Exercise prompt>
Copy the records below verbatim, from the line containing "family: Anatidae" through the final line, both included. Leave the pictures out.

Records shown>
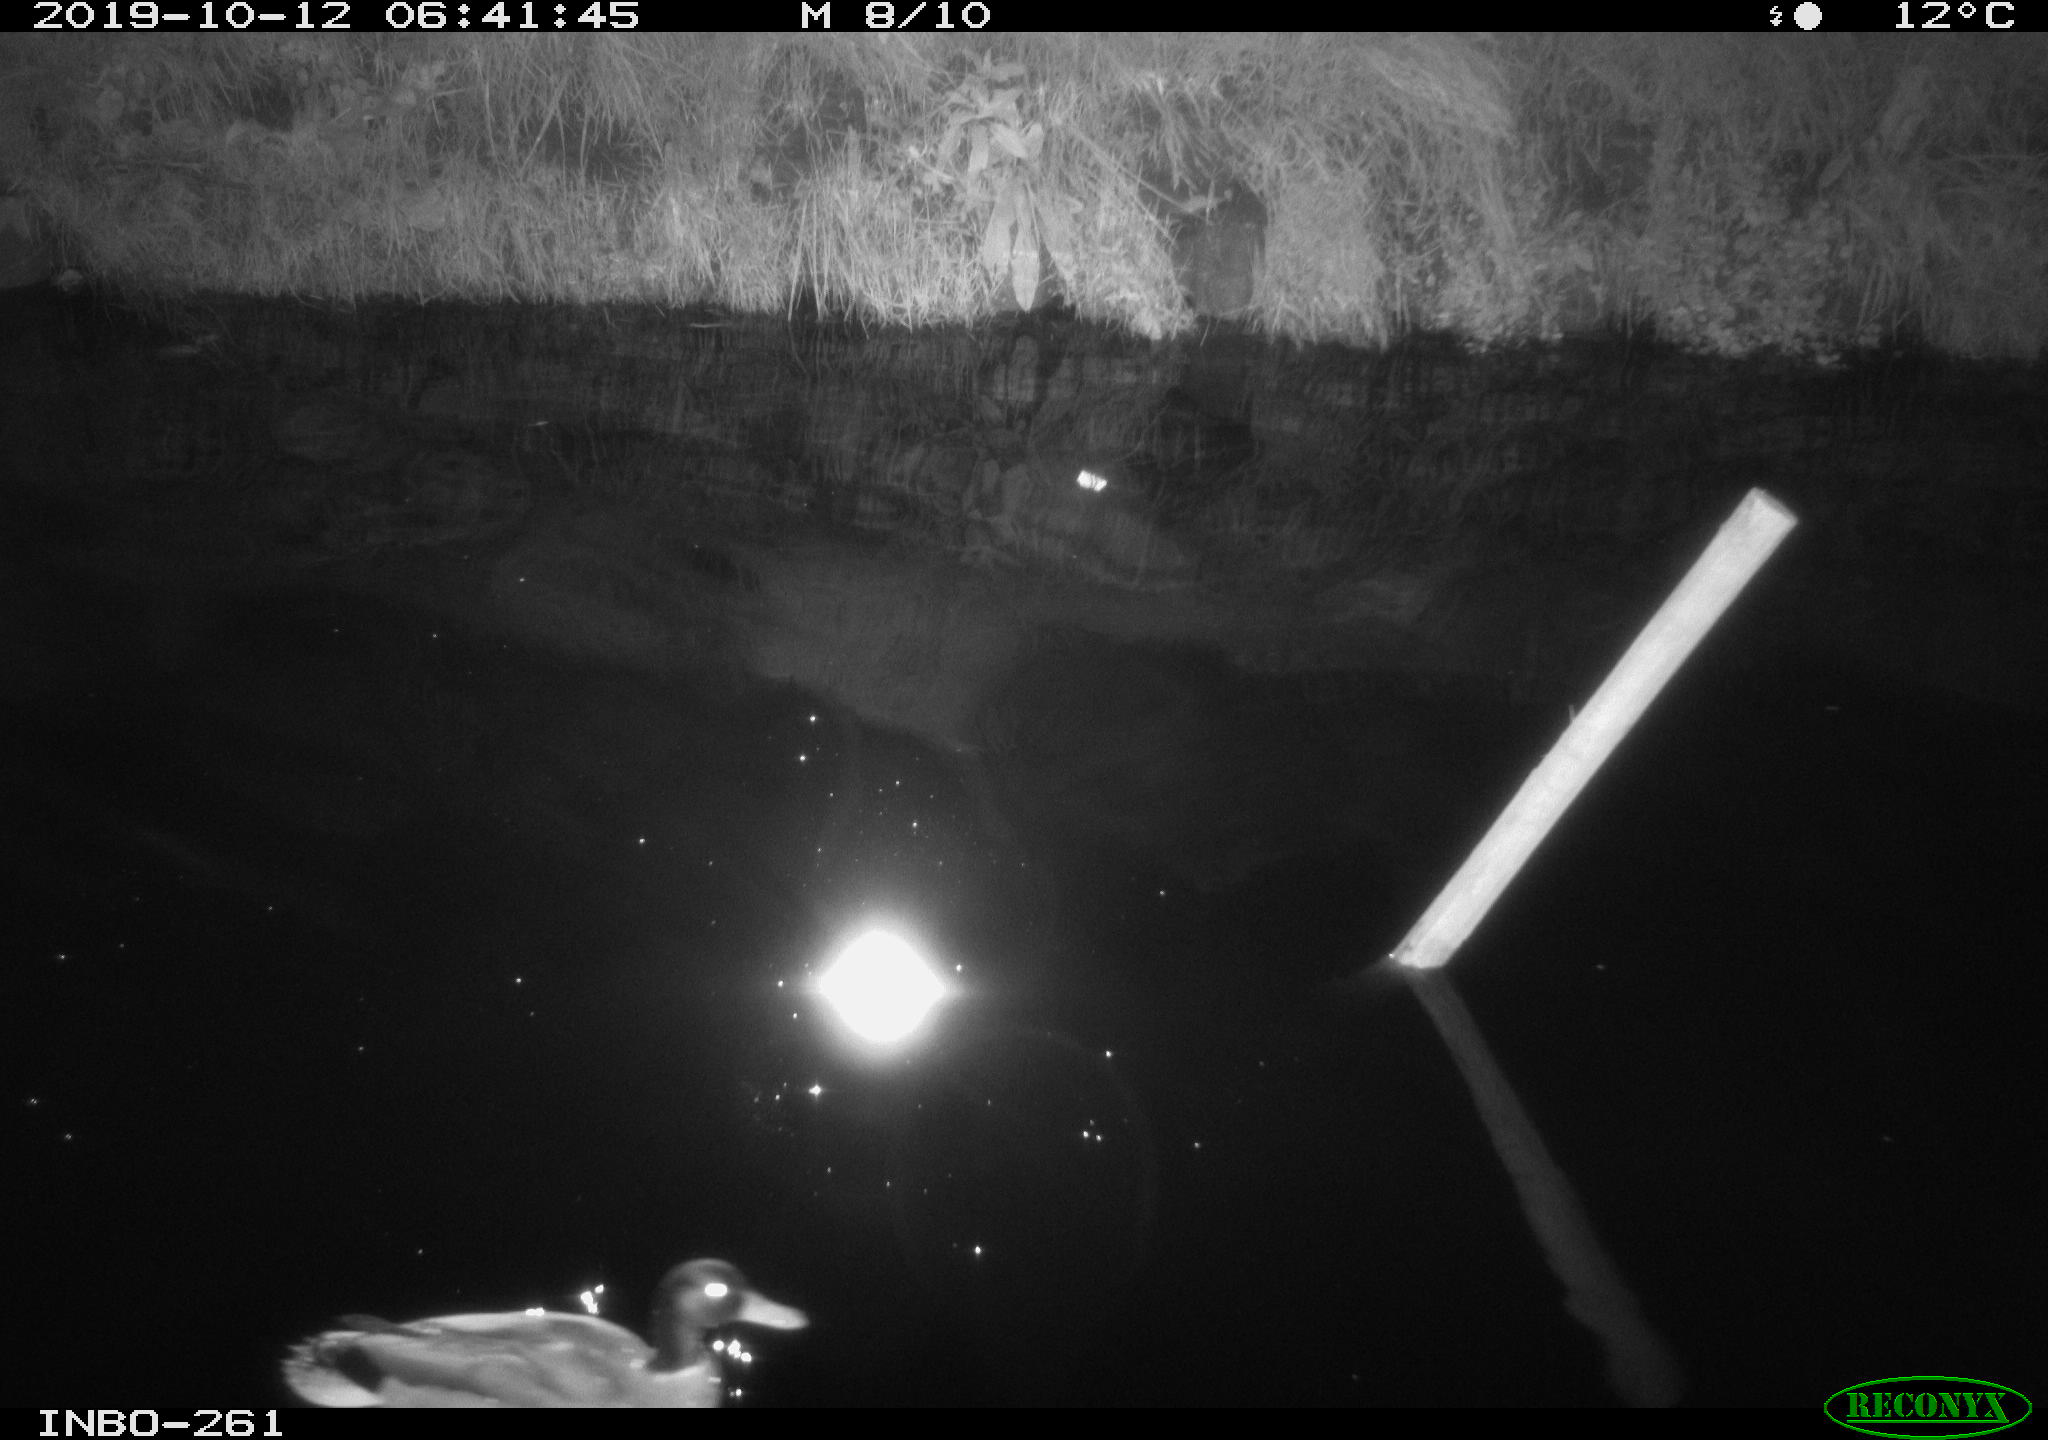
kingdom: Animalia
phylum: Chordata
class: Aves
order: Anseriformes
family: Anatidae
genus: Anas
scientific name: Anas platyrhynchos
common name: Mallard
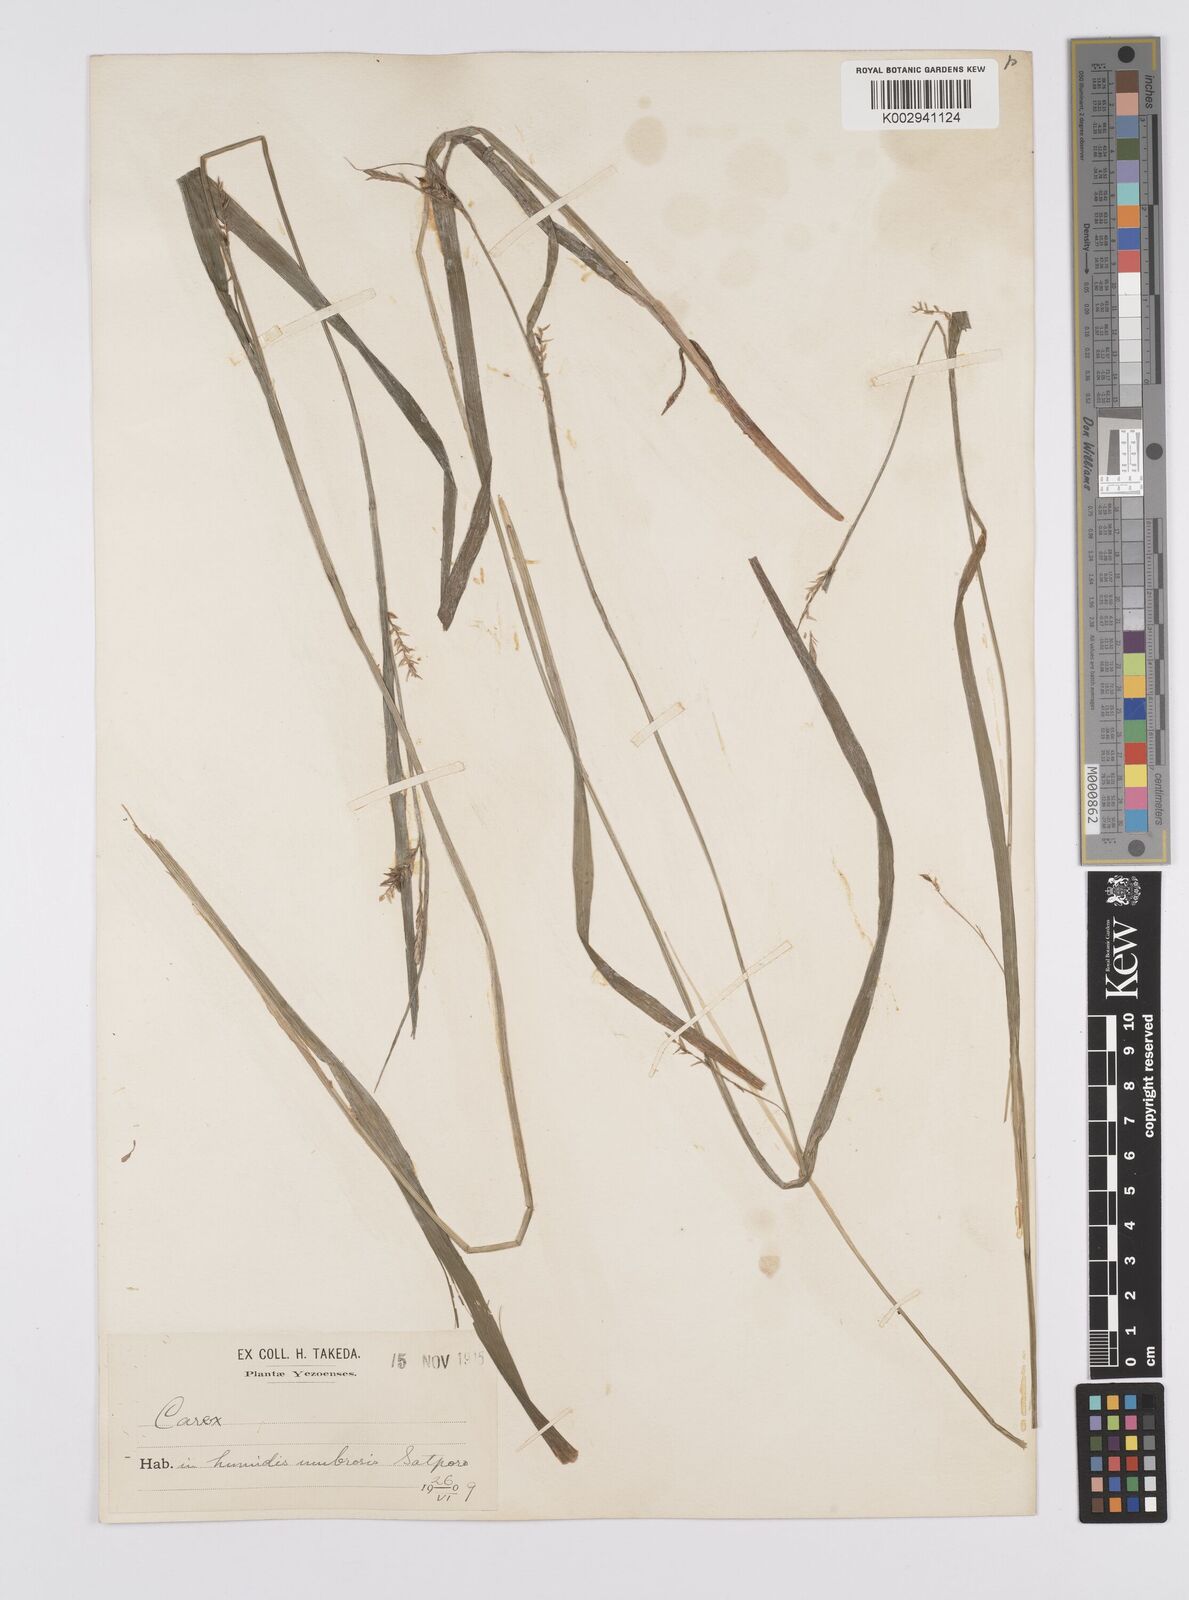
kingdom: Plantae
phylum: Tracheophyta
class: Liliopsida
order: Poales
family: Cyperaceae
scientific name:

Full output>
family: Anatidae
genus: Anas
scientific name: Anas platyrhynchos
common name: Mallard
kingdom: Plantae
phylum: Tracheophyta
class: Liliopsida
order: Poales
family: Cyperaceae
scientific name:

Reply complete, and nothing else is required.